The script on climate has flipped in recent years.
During the Obama administration, the U.S. helped drive policy action, including with China. The two governments launched a climate dialogue, and interaction between local governments, universities and companies grew.
In 2014, President Barack Obama and Chinese leader Xi Jinping jointly announced ambitious targets for cutting greenhouse gases, setting an example and paving the way for the Paris Climate Agreement a year later, says Joanna Lewis, a China climate expert at Georgetown University.
"But, yeah, I think we're in a different situation now," she says.
Former President Donald Trump effectively sidelined the U.S. from the climate discussion — reversing dozens of environmental regulations, calling climate change a hoax and withdrawing the United States from the Paris accord.
He also adopted a much more confrontational approach to Beijing, one that the Biden team has not jettisoned — and one that analysts say has made cooperation between the two countries harder across the board.
In contrast, Beijing has poured money into green industries, incentivized policy makers to pay more attention to the environment and pursued targets for reducing the country's reliance on fossil fuels. In September, Xi said China would reach carbon neutrality by 2060.

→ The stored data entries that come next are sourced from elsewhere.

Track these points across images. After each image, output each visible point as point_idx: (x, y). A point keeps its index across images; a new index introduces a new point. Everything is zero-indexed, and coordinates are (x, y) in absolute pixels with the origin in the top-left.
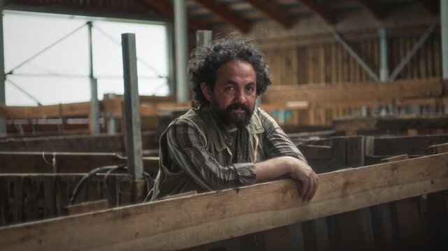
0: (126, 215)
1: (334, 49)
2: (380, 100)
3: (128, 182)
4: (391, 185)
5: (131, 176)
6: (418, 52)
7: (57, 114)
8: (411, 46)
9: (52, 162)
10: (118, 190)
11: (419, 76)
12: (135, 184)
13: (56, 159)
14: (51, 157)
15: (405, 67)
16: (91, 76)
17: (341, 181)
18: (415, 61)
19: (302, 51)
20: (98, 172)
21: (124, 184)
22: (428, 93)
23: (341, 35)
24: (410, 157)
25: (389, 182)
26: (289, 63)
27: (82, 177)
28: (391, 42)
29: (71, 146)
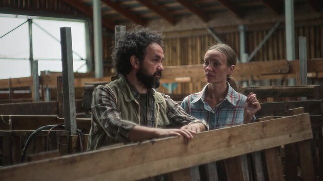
0: (73, 161)
1: (207, 39)
2: (242, 76)
3: (66, 137)
4: (261, 138)
5: (68, 132)
6: (267, 42)
7: (8, 86)
8: (263, 38)
9: (8, 122)
10: (58, 143)
11: (268, 59)
12: (70, 137)
13: (12, 120)
14: (8, 118)
15: (258, 52)
16: (31, 59)
17: (226, 135)
18: (265, 48)
19: (184, 41)
20: (43, 129)
21: (62, 138)
22: (279, 71)
23: (212, 29)
24: (274, 118)
25: (260, 136)
26: (174, 49)
27: (32, 132)
28: (248, 35)
29: (20, 109)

In a speech on Monday, Secretary of State Antony Blinken made note of China's dominance in certain green industries, like solar panels, wind turbines, batteries and electric vehicles.

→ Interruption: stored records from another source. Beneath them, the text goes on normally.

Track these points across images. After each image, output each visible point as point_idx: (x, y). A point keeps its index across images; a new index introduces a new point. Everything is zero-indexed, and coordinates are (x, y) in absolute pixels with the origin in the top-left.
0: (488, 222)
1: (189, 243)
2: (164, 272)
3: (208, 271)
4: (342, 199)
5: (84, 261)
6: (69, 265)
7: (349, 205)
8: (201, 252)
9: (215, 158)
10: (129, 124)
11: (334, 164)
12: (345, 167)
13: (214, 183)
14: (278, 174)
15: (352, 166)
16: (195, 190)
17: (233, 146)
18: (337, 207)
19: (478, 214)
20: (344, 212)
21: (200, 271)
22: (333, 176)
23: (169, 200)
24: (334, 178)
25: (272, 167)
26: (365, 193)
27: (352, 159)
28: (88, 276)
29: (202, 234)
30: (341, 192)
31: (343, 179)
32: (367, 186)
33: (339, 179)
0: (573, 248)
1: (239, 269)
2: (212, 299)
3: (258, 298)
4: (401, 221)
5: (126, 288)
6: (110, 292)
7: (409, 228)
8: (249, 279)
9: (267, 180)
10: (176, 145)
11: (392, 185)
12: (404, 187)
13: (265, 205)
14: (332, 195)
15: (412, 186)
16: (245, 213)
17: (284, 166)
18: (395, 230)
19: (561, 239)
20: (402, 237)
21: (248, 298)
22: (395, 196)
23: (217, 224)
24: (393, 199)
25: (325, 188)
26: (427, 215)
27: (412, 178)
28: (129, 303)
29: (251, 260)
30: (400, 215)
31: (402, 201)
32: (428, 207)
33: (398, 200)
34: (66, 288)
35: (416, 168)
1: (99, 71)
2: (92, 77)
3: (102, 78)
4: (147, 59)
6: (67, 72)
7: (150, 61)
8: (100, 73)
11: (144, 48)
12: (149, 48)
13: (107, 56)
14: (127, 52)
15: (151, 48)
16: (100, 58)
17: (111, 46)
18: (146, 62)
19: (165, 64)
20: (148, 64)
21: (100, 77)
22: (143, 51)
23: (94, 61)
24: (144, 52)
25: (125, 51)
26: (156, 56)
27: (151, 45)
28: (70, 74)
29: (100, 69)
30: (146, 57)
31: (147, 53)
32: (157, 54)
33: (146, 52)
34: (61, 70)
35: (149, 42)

"If we don't catch up, America will miss the chance to shape the world's climate future in a way that reflects our interests and values, and we'll lose out on countless jobs for the American people," he warned.

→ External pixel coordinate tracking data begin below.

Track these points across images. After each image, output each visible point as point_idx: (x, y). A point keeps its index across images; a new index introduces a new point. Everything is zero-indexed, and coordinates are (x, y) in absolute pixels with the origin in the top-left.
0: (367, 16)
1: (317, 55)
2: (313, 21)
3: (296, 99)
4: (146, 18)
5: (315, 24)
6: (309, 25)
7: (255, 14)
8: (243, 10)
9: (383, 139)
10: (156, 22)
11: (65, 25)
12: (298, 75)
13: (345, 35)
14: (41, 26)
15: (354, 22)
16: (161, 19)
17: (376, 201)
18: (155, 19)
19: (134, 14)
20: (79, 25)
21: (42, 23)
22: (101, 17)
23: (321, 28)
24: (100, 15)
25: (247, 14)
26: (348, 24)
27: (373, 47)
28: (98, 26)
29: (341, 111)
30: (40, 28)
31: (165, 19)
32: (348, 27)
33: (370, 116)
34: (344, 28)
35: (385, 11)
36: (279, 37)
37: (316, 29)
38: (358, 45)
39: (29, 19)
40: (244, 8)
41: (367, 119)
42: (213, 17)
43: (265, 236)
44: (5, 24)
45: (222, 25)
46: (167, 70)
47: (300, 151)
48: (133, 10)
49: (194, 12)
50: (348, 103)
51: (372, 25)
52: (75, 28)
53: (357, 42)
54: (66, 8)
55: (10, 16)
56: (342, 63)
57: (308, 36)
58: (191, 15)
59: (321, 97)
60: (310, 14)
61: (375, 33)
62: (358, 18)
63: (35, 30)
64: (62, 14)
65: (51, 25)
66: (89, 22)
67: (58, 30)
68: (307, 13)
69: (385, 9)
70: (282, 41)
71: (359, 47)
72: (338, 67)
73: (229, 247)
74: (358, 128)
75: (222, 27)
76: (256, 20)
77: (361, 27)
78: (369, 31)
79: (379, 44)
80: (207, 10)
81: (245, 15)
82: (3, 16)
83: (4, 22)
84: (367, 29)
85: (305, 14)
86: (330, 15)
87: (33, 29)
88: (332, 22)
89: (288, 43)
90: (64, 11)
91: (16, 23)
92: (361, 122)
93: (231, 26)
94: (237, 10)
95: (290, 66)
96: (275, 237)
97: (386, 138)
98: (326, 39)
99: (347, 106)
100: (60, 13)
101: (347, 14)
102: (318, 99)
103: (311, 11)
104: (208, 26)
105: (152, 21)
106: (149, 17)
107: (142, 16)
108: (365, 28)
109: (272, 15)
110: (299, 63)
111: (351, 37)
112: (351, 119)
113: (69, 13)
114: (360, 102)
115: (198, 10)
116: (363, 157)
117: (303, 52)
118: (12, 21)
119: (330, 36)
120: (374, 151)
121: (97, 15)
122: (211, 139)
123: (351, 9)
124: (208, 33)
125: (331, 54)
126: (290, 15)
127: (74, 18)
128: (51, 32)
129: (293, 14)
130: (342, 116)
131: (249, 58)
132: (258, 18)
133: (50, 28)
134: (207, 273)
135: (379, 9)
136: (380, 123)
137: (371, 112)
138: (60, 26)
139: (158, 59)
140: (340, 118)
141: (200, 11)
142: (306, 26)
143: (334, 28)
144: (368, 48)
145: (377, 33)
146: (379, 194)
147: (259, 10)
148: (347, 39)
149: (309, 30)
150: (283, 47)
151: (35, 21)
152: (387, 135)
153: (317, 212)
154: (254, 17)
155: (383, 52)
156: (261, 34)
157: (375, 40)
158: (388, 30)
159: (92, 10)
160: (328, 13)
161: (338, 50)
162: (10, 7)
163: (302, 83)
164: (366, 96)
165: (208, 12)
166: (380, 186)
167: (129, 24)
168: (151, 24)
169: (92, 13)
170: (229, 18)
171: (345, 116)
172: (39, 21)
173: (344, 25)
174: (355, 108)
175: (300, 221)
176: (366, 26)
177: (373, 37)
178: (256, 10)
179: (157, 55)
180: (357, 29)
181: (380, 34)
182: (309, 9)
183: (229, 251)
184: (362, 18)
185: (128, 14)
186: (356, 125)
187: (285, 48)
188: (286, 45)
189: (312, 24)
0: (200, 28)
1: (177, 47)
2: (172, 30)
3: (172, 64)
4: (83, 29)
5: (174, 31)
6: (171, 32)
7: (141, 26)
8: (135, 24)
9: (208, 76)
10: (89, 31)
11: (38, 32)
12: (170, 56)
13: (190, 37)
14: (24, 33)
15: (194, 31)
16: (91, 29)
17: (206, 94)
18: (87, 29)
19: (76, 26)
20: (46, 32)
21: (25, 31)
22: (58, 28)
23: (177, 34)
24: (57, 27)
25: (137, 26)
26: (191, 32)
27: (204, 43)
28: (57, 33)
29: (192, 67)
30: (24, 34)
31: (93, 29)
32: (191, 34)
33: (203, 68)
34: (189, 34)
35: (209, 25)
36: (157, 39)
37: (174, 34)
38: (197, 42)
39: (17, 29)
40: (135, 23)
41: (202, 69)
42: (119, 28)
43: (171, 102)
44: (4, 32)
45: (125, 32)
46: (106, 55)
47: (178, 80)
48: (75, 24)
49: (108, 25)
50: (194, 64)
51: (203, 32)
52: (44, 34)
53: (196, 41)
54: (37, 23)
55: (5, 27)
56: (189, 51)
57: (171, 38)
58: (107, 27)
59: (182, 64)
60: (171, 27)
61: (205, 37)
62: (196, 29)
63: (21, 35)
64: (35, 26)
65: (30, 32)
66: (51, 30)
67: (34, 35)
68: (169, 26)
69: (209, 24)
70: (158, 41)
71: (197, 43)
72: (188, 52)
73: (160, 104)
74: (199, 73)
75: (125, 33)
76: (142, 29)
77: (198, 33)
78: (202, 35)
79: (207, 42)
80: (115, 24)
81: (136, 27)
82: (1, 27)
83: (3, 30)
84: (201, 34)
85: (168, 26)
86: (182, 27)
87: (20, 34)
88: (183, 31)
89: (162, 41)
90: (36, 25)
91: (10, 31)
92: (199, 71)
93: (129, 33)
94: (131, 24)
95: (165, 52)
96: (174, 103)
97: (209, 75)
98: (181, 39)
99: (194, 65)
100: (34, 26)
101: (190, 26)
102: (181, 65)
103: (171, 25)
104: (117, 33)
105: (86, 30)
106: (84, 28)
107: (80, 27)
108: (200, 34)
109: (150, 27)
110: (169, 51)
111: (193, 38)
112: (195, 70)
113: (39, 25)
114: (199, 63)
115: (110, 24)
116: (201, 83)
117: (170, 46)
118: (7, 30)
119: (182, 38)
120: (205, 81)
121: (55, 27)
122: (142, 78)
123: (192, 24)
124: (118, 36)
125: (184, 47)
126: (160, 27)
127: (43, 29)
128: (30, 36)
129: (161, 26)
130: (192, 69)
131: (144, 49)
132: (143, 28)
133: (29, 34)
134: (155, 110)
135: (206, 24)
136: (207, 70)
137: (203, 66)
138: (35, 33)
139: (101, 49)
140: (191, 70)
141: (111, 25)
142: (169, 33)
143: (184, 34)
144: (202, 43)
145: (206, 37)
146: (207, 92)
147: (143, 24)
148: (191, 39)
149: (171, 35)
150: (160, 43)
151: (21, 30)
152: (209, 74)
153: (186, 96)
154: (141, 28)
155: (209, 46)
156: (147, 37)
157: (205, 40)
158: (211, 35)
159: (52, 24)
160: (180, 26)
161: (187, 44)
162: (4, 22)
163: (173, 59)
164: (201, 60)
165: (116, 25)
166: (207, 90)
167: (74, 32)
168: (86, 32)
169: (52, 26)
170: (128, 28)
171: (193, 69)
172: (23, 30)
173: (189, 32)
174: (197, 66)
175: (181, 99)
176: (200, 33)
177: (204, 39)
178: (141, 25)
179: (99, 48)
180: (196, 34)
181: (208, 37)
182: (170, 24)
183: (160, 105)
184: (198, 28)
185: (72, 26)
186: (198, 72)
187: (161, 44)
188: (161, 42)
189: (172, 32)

Li Shuo, a senior policy adviser at Greenpeace in Beijing, says it's hard for Beijing not to be skeptical about the U.S. commitment to the climate, at least on the diplomatic front.
"In a way, the U.S. is playing catch-up, and in their eyes, Chinese eyes, they've been kind of holding the fort. So it is politically unfair, from their perspective, that the U.S. now comes back and is asking others to do more," he says.
Complicating matters, Kerry has said he wants to ring-fence climate issues from the many points of friction in the relationship, while Beijing sees climate as inseparable from the bigger picture of deteriorating bilateral relations. Some suspect that may help explain why China left it unclear until Wednesday whether or not Xi would attend a virtual climate summit to be hosted by Biden on Thursday. (He will.)
Competition between China and the U.S. in green sectors appears poised to heat up — and according to Hsu, could create a "race to the top."
Blinken said there are dozens of categories of clean energy in which "no one has staked a dominant claim."
"And, with a lift from our domestic and foreign policy, every one of them can be American-led and American-made," he said.
Beyond technology and industry, there's also an opportunity to compete with China in financing green projects around the world, says Edward Cunningham, director of China programs at Harvard University's Ash Center for Democratic Governance and Innovation.
"Particularly the developing world could benefit greatly by some form of increased guided competition on sustainable infrastructure," he says.
And the timing could be right for the U.S. as well, he says, because China's lending for infrastructure around the world declined in recent years.
"When you peel the onion back and you talk a lot about competition, whether it's clean tech competition or whether it's competition in infrastructure," he says, "I think there are some aspects that can be positive if it's managed well."